Nate Anderson points to a new report on broadband around the world that I’m looking forward to reading. I have to say I’m skeptical of this sort of thing, though:
Critics of the current US approach to spurring broadband deployment and adoption point out that the country has been falling on most broadband metrics throughout the decade. One of the most reliable, that issued by the OECD, shows the US falling from 4th place in 2001 to 15th place in 2007. While this ranking in particular has come under criticism from staunchly pro-market groups, the ITIF’s analysis shows that these numbers are the most accurate we have. According to an ITIF analysis of various OECD surveys, the US is in 15th place worldwide and it lags numerous other countries in price, speed, and availability—a trifecta of lost opportunities.

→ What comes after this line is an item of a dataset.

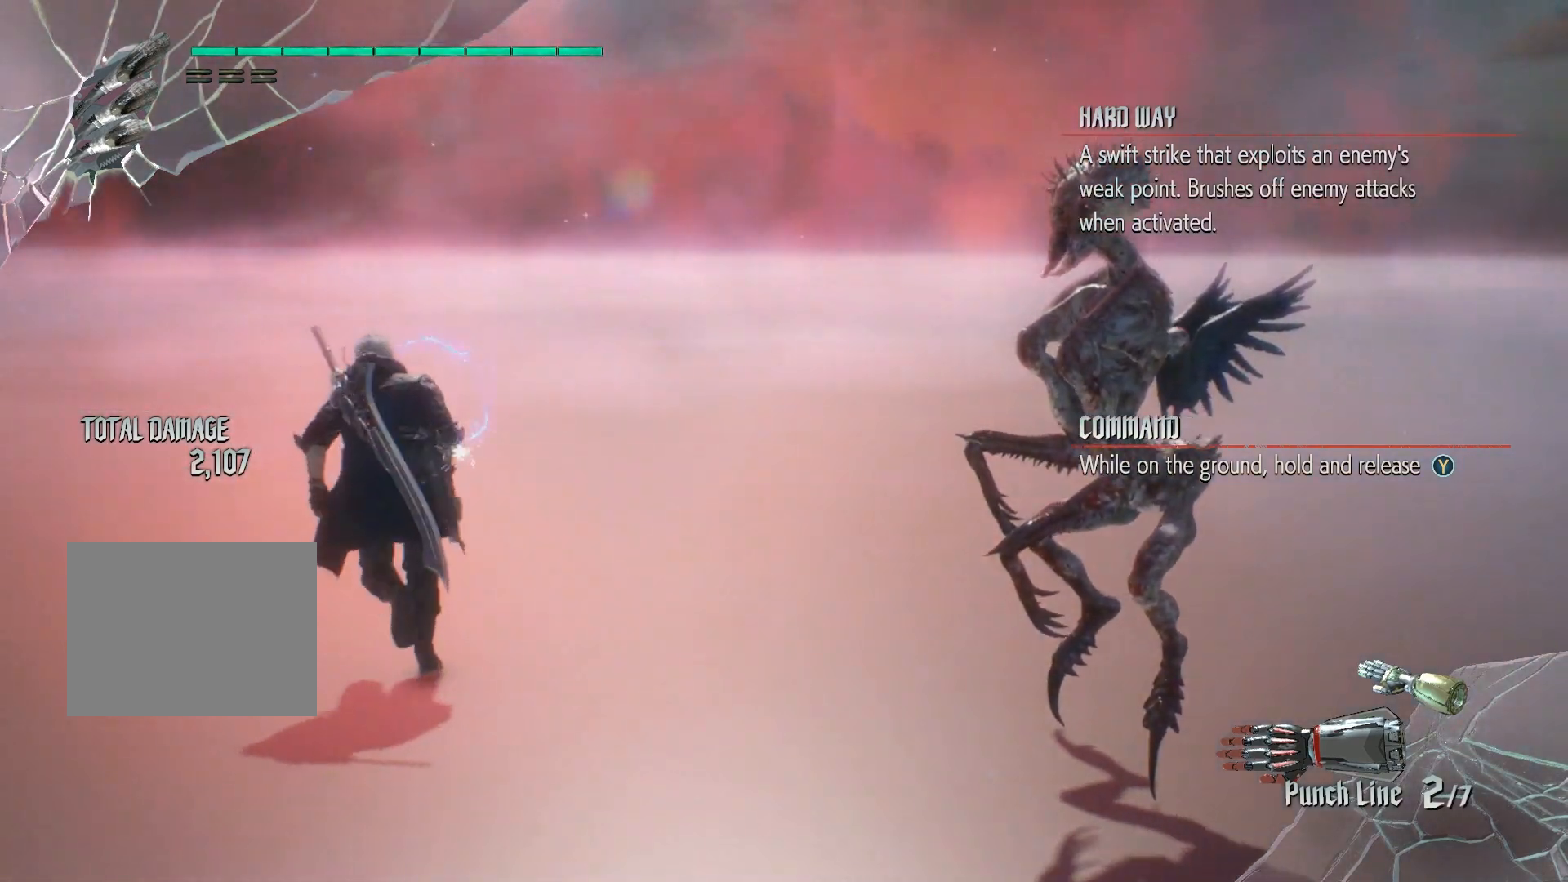
{"dt_ms": 500, "buttons": ["B", "R1"], "left_stick": "center", "right_stick": "center", "events": [[50, "left_stick", "down-right"], [333, "left_stick", "center"], [417, "R1", "down"]]}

With an average broadband speed of 4.9Mbps, the US is being Chariots of Fire-d by South Korea (49.5Mbps), Japan (63.6Mbps), Finland (21.7Mbps), Sweden (16.8Mbps), and France (17.6Mbps), among others. Not only that, but the price paid per megabyte in the US ($2.83) is substantially higher than those countries, all of which come in at less than $0.50 per megabyte.
Now, this site is a tool for measuring the speed of your broadband connection, and it purports to have data from around the world. I have no idea how reliable their methodology is generally, or how good their testing equipment is around the world, but I’ve used it in several different places in the US and it at least seems reliable around here. According to their measurements, the US has an average broadband speed of 5.3 mbps, roughly what the OECD study said. But the numbers for the other countries cited are wildly different: Japan is 13 mbps, Sweden is 8.7 mbps, South Korea is 6.1 mbps, and France is 5.5 mbps. If these numbers are right, te US is behind Sweden and Japan, and slightly behind South Korea and France, but we’re not nearly as far behind the curve as the OECD reports would suggest.
And then there’s this:
The ITIF warns against simply implementing the policies that have worked for other countries, however, and it notes that a good percentage of the difference can be chalked up to non-policy factors like density. For instance, more than half of all South Koreans lived in apartment buildings that are much easier to wire with fiber connections than are the sprawling American suburbs.
Now, I haven’t examined SpeedTest’s methodology, so they might have all sorts of problems that make their results suspect. But it’s at least one data point suggesting that the OECD data might be flawed. And I think the very fact that there seems to be only one widely cited ranking out there ought to make us somewhat suspicious of its findings. Scott Wallsten had bad things to say about the OECD numbers on our podcast. Is there other work out there analyzing the quality of the OECD rankings?